(Source records)
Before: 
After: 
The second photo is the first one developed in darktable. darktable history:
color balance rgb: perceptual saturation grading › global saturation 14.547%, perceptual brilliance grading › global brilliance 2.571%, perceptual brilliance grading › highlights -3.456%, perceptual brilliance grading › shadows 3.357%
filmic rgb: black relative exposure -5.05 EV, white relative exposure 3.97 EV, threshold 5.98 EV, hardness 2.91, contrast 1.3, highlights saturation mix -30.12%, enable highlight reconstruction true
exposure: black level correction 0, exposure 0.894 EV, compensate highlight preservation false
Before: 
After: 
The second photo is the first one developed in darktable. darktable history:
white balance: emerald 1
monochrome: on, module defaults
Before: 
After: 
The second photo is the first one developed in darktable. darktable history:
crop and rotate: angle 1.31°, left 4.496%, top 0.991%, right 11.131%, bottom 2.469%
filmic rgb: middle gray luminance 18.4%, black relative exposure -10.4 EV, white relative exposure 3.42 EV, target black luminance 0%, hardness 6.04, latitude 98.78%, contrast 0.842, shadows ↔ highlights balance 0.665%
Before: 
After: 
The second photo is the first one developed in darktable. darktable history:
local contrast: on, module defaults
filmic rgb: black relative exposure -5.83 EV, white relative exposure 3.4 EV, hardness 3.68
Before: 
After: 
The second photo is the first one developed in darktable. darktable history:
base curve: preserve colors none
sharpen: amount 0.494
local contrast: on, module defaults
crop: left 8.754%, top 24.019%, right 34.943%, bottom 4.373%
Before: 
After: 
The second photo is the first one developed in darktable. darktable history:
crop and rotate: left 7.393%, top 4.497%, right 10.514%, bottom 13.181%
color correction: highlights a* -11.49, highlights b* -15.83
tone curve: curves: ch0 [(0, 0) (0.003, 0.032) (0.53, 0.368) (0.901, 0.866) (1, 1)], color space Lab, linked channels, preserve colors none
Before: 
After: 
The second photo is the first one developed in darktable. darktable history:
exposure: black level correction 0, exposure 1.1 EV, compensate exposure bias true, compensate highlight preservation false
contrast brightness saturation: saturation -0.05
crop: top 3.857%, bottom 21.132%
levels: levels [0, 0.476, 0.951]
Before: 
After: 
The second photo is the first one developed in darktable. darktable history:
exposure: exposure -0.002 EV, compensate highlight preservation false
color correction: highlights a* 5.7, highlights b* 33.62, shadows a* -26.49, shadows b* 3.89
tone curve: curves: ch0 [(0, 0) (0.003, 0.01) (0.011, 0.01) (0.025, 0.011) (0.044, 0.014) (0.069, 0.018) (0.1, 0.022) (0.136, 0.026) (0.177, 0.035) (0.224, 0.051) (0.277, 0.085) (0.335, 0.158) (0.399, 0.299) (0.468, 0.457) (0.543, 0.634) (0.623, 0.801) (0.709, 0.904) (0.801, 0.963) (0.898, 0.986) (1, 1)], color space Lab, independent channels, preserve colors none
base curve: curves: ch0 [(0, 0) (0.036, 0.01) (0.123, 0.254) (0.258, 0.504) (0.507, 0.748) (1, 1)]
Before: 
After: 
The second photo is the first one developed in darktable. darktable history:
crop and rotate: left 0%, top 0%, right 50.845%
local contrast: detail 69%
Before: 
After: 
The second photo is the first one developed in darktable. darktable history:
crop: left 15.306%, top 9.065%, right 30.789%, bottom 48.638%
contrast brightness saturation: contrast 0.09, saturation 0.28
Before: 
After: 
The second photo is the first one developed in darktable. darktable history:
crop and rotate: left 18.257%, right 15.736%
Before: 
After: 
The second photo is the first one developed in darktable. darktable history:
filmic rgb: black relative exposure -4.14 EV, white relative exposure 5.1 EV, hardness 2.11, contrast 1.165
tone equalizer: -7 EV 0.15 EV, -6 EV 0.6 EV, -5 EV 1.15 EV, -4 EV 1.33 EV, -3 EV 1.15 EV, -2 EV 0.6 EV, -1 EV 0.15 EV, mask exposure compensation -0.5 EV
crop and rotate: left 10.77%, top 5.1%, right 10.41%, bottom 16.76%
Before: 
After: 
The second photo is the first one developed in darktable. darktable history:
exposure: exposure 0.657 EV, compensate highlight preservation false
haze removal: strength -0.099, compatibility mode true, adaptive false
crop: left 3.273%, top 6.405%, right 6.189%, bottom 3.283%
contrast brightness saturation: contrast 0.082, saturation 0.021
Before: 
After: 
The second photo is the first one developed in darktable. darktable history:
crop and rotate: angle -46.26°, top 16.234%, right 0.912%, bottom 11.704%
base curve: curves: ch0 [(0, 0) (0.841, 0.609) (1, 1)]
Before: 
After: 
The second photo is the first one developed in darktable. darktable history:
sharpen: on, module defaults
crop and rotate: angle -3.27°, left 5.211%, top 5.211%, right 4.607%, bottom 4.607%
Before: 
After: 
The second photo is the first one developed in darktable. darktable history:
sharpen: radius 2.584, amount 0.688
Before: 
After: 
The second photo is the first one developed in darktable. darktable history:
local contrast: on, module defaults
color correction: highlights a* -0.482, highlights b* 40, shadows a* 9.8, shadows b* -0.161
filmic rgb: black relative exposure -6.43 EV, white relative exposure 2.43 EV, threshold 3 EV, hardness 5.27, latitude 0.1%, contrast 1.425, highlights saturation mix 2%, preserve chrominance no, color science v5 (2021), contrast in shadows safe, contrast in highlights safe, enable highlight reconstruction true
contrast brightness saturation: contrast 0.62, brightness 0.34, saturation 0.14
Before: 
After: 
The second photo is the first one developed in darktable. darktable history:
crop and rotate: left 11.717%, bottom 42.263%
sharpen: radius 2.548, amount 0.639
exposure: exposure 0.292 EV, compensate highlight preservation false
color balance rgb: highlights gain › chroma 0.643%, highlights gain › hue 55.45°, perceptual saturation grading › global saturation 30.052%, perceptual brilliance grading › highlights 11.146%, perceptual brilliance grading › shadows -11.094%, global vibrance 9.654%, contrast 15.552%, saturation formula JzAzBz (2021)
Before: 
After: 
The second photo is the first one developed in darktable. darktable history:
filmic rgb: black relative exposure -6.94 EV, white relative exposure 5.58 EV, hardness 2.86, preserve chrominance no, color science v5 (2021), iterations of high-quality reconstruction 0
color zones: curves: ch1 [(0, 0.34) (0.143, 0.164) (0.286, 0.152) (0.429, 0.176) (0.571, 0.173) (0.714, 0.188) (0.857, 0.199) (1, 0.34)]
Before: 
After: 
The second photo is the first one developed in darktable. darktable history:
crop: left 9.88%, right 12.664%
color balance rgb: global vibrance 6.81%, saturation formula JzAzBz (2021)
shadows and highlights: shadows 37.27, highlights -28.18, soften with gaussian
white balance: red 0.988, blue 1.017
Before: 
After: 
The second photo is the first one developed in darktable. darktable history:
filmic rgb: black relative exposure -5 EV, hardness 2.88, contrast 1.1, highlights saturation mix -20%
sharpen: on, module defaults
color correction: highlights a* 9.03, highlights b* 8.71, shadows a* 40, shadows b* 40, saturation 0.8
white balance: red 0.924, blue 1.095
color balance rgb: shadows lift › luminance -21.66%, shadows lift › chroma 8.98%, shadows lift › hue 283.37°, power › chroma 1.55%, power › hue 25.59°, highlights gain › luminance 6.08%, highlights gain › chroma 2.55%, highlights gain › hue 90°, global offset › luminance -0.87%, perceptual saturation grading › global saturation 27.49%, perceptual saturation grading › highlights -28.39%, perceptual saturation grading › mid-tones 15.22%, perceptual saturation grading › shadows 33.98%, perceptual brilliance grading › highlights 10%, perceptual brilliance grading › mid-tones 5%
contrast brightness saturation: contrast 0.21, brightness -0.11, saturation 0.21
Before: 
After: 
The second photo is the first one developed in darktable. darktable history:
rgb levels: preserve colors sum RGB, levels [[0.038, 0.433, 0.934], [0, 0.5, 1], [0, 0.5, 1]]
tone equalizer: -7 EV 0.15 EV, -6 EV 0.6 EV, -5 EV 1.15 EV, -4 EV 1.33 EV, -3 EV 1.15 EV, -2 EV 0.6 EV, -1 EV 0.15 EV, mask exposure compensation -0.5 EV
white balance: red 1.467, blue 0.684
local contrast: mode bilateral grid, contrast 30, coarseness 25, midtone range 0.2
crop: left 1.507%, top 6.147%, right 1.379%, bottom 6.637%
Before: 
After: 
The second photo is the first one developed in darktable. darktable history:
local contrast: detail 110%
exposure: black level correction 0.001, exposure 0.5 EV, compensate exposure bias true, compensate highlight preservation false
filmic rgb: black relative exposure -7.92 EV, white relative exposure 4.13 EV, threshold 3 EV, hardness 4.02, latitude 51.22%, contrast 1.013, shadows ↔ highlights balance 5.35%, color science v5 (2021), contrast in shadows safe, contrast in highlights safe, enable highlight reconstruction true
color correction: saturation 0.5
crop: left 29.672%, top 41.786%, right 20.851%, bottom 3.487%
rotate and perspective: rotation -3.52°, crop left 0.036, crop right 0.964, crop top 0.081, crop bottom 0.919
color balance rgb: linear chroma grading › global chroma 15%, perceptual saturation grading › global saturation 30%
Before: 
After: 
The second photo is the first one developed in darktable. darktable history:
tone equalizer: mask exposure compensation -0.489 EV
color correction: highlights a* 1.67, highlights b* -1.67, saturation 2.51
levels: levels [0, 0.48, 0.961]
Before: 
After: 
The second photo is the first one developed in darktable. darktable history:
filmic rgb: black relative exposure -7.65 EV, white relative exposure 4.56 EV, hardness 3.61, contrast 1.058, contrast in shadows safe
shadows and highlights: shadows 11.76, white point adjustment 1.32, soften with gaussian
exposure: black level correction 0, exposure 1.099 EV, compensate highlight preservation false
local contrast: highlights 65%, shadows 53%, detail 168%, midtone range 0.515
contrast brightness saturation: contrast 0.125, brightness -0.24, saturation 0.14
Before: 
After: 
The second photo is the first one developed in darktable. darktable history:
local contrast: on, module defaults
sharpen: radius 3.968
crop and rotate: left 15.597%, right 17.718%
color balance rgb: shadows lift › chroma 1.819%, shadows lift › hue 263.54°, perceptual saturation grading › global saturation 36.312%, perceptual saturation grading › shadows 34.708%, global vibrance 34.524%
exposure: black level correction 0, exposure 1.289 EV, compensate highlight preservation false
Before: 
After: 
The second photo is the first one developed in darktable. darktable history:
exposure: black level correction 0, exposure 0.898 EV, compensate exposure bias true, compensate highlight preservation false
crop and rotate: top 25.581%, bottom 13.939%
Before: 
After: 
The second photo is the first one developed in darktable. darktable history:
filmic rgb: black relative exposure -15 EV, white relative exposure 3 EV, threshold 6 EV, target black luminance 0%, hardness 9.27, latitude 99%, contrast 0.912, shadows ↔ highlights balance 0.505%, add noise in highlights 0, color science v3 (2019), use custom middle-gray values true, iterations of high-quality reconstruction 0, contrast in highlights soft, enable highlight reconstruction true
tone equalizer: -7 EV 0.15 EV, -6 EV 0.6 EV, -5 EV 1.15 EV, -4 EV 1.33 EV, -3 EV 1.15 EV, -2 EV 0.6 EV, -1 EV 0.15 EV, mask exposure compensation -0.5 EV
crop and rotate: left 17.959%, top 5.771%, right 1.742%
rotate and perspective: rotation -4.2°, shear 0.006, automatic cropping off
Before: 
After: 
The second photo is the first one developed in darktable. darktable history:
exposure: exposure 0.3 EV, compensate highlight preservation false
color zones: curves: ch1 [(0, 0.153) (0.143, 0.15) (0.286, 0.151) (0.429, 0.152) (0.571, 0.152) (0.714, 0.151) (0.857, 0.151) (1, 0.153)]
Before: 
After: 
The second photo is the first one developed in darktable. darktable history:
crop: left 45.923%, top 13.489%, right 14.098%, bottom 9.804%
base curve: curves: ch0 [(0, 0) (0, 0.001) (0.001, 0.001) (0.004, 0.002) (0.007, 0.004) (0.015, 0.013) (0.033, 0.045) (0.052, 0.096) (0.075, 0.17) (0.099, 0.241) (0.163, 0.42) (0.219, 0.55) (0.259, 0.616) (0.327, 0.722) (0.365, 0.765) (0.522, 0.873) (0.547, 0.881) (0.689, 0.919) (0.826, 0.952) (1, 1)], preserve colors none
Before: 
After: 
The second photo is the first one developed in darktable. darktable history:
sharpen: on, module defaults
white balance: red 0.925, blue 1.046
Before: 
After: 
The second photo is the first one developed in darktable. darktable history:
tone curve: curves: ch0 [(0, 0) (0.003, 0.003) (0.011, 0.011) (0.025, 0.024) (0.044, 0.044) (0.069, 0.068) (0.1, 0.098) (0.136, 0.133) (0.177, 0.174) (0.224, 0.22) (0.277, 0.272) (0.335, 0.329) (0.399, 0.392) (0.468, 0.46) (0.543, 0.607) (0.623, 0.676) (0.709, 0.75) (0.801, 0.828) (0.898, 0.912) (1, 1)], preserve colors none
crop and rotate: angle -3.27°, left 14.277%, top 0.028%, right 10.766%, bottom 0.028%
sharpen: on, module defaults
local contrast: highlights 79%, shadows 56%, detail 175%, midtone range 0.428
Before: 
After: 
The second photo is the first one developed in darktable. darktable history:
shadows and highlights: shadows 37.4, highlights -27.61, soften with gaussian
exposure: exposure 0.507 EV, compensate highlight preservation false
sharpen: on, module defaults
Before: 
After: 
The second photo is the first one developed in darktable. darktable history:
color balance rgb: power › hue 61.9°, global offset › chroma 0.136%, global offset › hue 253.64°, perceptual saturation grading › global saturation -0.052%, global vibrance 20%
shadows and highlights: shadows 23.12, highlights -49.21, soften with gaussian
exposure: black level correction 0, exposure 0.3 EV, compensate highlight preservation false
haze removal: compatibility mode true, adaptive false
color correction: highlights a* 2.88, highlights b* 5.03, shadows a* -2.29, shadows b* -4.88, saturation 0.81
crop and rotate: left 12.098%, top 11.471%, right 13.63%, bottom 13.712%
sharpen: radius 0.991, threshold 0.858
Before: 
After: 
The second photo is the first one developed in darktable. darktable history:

▸ **Your objective**:
Convert the data from its first line through the line containing "exposure: black level correction 0, exposure 0.894", including both, into a Markdown table with two columns: Row, holding a row number, and Line, holding the line itself. Leave out any blank lines.

▸ **Task result**:
| Row | Line |
|---|---|
| 1 | Before:  |
| 2 | After:  |
| 3 | The second photo is the first one developed in darktable. darktable history: |
| 4 | color balance rgb: perceptual saturation grading › global saturation 14.547%, perceptual brilliance grading › global brilliance 2.571%, perceptual brilliance grading › highlights -3.456%, perceptual brilliance grading › shadows 3.357% |
| 5 | filmic rgb: black relative exposure -5.05 EV, white relative exposure 3.97 EV, threshold 5.98 EV, hardness 2.91, contrast 1.3, highlights saturation mix -30.12%, enable highlight reconstruction true |
| 6 | exposure: black level correction 0, exposure 0.894 EV, compensate highlight preservation false |